The Regency is divided into eleven districts (kecamatan), tabulated below with their areas and their populations at the 2010 Census and the 2020 Census, together with the official estimates as at mid 2025. The table also includes the location of the district administrative centres, the number of administrative villages in each district (totaling 142 rural desa and 16 urban kelurahan), and its post code.

| Kode Wilayah | Name of District (kecamatan) | Area in km^{2} | Pop'n Census 2010 | Pop'n Census 2020 | Pop'n estimate mid 2025 | Admin centre | No. of villages | Post code |
|---|---|---|---|---|---|---|---|---|
| 17.01.04 | Manna | 36.12 | 13,102 | 16,303 | 17,730 | Kayu Kunyit | 18 ^{(a)} | 38511 |
| 17.01.05 | Kota Manna (Manna town) | 35.30 | 26,880 | 31,807 | 33,750 | Ibul | 11 ^{(b)} | 38511 - 38513 |
| 17.01.01 | Kedurang | 234.55 | 10,275 | 11,990 | 12,640 | Tanjung Alam | 19 | 38553 |
| 17.01.10 | Bunga Mas | 36.32 | 5,804 | 6,828 | 7,230 | Gindosuli | 10 | 38511 |
| 17.01.11 | Pasar Manna | 7.40 | 17,514 | 17,954 | 17,770 | Pasar Bawah | 9 ^{(c)} | 38513 - 38518 |
| 17.01.07 | Kedurang Ilir | 55.16 | 7,212 | 8,944 | 9,710 | Lubuk Ladung | 12 | 38554 |
| 17.01.02 | Seginim | 51.27 | 15,069 | 17,174 | 17,900 | Pasar Baru | 22 ^{(d)} | 38552 |
| 17.01.08 | Air Nipis | 205.36 | 10,302 | 12,441 | 13,330 | Suka Negeri | 10 | 38571 |
| 17.01.03 | Pino | 86.04 | 11,262 | 12,775 | 13,280 | Masat | 16 ^{(e)} | 38570 |
| 17.01.06 | Pino Raya | 223.50 | 18,303 | 21,938 | 23,420 | Pasar Pino | 21 | 38572 |
| 17.01.09 | Ulu Manna | 185.72 | 7,217 | 8,095 | 8,370 | Simpang Pino | 10 | 38573 |
|  | Totals | 1,219.91 | 142,940 | 166,249 | 175,126 | Manna | 158 |  |

Notes: (a) including the kelurahan of Kayu Kunyit.

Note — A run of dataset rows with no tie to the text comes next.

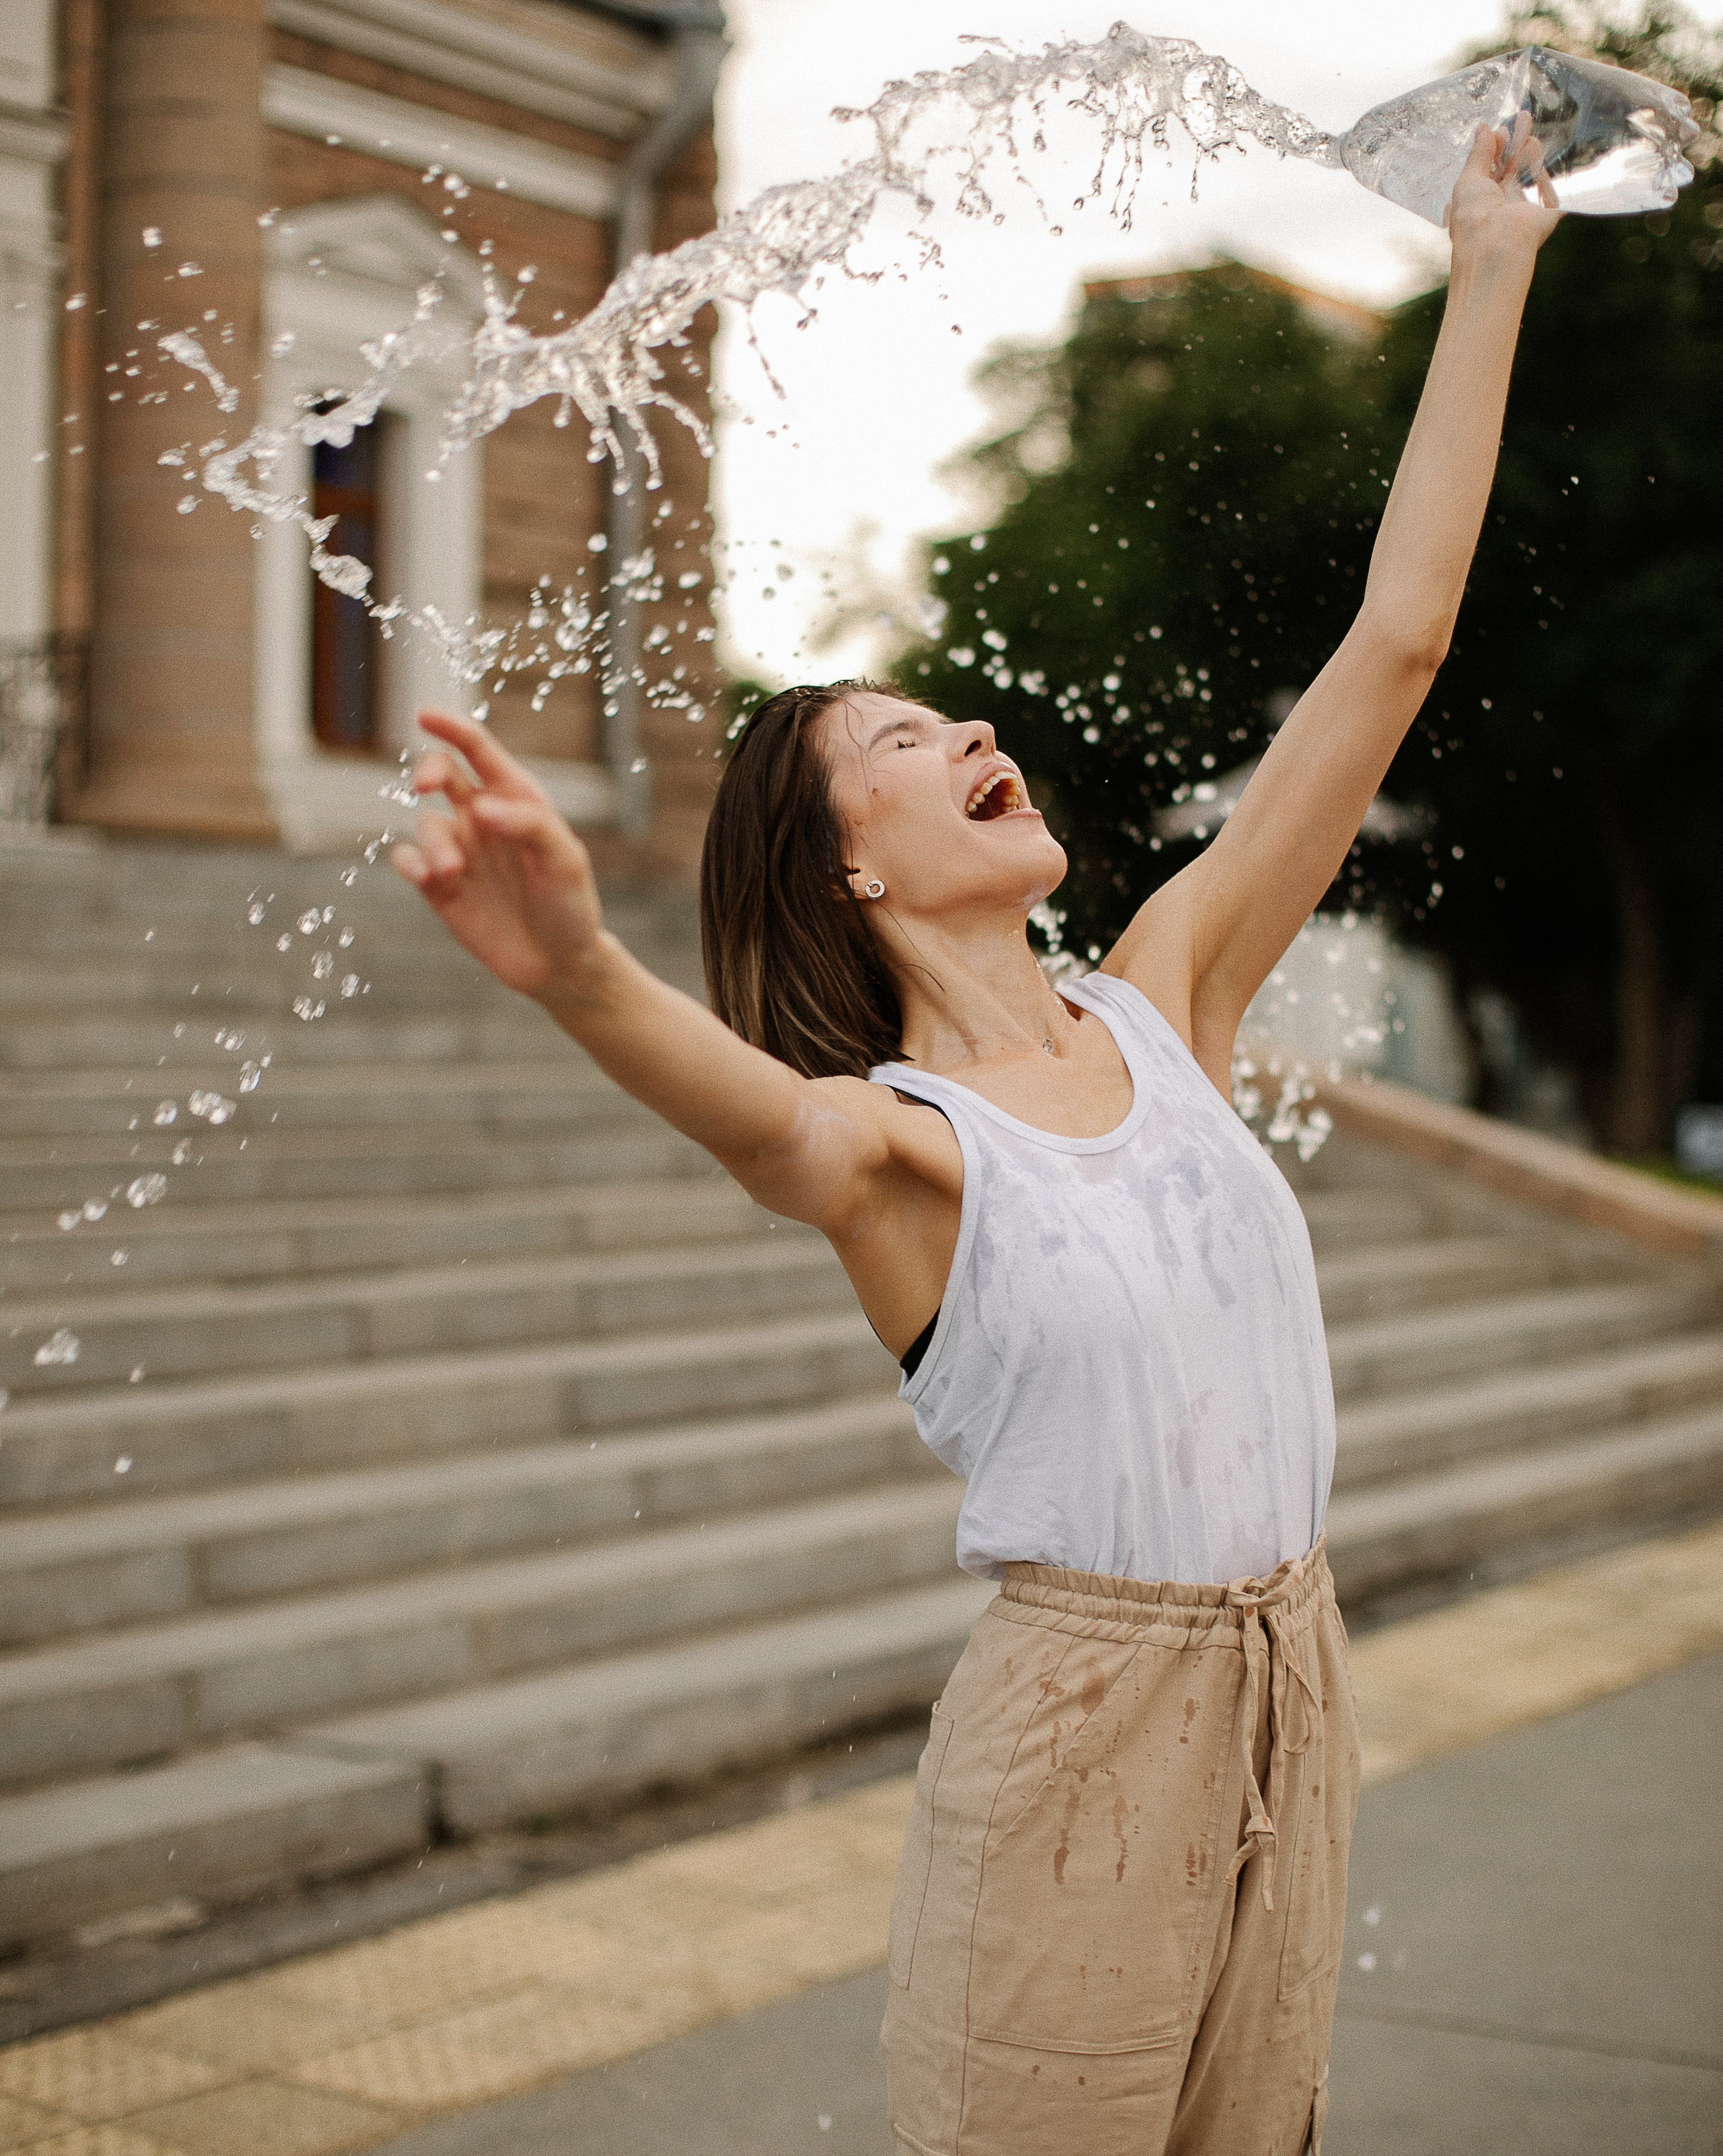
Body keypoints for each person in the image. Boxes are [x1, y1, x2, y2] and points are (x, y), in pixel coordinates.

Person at [394, 121, 1557, 2156]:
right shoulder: (904, 1146)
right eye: (912, 745)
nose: (975, 738)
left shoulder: (1170, 993)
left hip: (1296, 1683)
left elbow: (1398, 644)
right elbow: (771, 1130)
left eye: (959, 716)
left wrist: (1490, 267)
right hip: (1079, 1734)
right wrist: (576, 965)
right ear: (847, 867)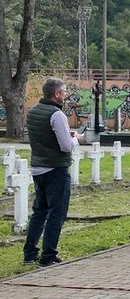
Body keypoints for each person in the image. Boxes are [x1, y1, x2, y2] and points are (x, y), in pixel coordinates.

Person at [23, 77, 84, 267]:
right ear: (57, 94)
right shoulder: (57, 115)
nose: (65, 95)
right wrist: (77, 139)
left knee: (39, 212)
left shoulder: (33, 111)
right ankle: (48, 255)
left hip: (38, 168)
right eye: (64, 92)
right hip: (55, 169)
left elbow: (44, 136)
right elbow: (65, 146)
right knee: (56, 214)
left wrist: (67, 135)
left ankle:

(b) comprising 6 kelurahan (Gunung Ayu, Ibul, Kampung Baru, Kota Medan, Padang Kapuk and Pasar Baru) and 5 desa.
(c) comprising 7 kelurahan (Belakang Gedung, Gunung Mesir, Ketapang Besar, Padang Sialang, Pasar Bawah, Pasar Mulia and Tanjung Mulia) and 2 desa.
(d) including the kelurahan of Tanjung Menang. (e) including the kelurahan of Masat.